Samsung Galaxy Note20



The Notes first split into two last year and the gap has grown significantly this generation. Perhaps this is why Samsung went with Ultra for the premium offering, rather than sticking with Plus. The Galaxy Note20 comes with a larger screen than its predecessor – 6.7”, up from 6.3” – making it only slightly smaller than the Ultra. However, it is a flat panel rather than a curved one.

This is a 1080p+ panel with the old Gorilla Glass 5 (even the Note10 used GG6). Those aren't the only downgrades compared to the Ultra either. The one that hurts the most is the refresh rate, a standard 60 Hz. This is also bad news for the S Pen as it misses out on the low latency upgrade.

The battery is also significantly bigger than before. At 4,300 mAh it trails the Ultra model only by a little (and it has a less power-hungry screen to feed). The vanilla Note10 had a 3,500 mAh battery. Anyway, the new battery will charge from 0% to 50% in half an hour using the included 25W charger.

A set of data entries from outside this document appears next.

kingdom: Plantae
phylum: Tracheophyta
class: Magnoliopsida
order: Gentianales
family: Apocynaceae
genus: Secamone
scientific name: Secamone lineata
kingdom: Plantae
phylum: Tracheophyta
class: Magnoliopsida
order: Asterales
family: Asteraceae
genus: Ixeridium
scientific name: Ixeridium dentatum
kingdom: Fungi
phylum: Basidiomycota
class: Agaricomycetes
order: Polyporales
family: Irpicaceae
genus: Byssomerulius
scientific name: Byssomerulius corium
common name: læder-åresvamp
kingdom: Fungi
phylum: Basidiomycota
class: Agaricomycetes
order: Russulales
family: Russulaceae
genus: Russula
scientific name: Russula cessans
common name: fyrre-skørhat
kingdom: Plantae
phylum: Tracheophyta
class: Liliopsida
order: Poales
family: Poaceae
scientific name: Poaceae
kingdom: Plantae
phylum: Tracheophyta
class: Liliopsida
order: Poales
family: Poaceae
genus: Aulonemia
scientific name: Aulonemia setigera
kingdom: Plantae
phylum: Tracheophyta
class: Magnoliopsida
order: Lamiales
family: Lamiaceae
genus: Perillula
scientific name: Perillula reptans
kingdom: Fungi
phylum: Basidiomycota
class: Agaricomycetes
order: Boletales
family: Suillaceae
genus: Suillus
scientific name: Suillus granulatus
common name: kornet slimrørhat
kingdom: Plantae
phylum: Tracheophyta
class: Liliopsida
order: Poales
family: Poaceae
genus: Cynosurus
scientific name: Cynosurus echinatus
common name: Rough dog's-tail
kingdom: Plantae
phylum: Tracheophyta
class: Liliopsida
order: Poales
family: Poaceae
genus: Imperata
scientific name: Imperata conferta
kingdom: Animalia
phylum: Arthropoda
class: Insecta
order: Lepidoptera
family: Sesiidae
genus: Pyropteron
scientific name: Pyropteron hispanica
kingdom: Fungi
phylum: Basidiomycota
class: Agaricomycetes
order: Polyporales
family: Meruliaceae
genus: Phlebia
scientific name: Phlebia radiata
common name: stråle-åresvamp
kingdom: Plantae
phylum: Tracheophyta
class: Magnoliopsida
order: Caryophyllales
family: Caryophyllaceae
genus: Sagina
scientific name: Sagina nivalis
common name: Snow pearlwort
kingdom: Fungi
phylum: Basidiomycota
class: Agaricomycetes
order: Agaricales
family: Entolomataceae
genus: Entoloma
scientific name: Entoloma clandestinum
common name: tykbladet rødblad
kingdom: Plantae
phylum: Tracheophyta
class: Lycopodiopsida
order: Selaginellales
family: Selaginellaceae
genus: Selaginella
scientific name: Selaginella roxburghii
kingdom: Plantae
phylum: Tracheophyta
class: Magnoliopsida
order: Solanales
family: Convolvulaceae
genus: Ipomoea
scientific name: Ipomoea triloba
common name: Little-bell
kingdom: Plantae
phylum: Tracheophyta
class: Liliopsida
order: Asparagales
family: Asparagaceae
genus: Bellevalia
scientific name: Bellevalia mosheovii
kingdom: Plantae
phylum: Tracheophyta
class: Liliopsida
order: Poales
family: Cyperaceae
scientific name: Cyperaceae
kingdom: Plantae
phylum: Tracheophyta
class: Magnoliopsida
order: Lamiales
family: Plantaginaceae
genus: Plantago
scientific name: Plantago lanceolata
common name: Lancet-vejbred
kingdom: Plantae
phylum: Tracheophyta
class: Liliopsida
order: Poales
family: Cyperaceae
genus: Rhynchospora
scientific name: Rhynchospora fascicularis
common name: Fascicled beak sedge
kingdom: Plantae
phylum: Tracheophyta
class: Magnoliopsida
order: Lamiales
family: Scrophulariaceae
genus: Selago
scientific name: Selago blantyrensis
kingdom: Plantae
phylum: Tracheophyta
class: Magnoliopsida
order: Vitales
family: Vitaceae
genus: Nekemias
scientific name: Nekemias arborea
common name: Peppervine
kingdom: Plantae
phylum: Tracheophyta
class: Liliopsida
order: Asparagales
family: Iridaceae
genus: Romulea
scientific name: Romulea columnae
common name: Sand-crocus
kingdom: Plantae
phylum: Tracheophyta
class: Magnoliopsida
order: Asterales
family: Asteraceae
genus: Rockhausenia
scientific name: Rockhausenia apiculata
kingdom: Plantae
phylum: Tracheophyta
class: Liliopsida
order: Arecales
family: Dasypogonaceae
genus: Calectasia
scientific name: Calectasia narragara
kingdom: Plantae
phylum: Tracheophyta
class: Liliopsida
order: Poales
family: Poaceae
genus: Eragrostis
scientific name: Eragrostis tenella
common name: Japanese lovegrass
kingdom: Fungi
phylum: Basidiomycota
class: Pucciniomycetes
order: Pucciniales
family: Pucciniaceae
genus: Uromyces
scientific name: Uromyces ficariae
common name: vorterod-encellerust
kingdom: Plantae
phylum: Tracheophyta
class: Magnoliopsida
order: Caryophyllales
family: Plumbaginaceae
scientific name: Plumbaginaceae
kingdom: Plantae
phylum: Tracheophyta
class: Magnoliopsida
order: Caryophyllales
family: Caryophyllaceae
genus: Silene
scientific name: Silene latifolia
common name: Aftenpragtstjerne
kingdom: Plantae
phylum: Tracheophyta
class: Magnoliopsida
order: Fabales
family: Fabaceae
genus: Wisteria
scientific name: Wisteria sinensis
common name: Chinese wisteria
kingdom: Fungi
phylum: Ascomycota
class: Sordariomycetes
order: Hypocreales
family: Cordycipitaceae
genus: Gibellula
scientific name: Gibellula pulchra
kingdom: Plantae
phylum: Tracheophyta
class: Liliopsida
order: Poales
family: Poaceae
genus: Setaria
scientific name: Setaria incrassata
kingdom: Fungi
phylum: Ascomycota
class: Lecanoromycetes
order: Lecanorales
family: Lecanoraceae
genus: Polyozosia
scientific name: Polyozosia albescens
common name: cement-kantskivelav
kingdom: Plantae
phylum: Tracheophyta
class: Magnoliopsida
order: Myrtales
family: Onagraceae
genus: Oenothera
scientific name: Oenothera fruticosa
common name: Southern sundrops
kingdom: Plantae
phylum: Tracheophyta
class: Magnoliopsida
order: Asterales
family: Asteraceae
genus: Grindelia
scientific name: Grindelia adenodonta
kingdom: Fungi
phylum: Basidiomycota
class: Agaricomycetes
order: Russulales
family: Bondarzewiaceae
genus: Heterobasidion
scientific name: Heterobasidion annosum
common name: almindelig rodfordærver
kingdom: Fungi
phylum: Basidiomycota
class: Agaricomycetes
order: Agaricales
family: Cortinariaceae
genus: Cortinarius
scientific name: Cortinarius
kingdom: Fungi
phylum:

The rear camera is lifted from the S20/S20+. The main 12MP sensor has large 1.8µm pixels, which features Dual Pixel autofocus and OIS. A 64MP sensor (1.0 µm) is used both as a telephoto camera (3x lossless zoom, 30x Space Zoom) and as an 8K video cam. Finally, there’s the familiar 12MP ultra wide-angle cam.

The chipset situation is the same – the original Exynos 990 in Europe and India, the upgraded Snapdragon 865+ elsewhere. However, RAM capacity is 8GB and the only storage option is 256GB built in and no microSD slot. The 5G model will also be available with 128GB storage. The Samsung Galaxy Note20 4G will start at € 950/£ 850, same as the vanilla Note10 last year. The 5G model starts at US$ 1,000/€ 1,023/£ 950.

The vanilla model comes in three colors – the same Mystic Bronze, but an interesting Mystic Green as well. Also black gave way to the slightly lighter Mystic Gray.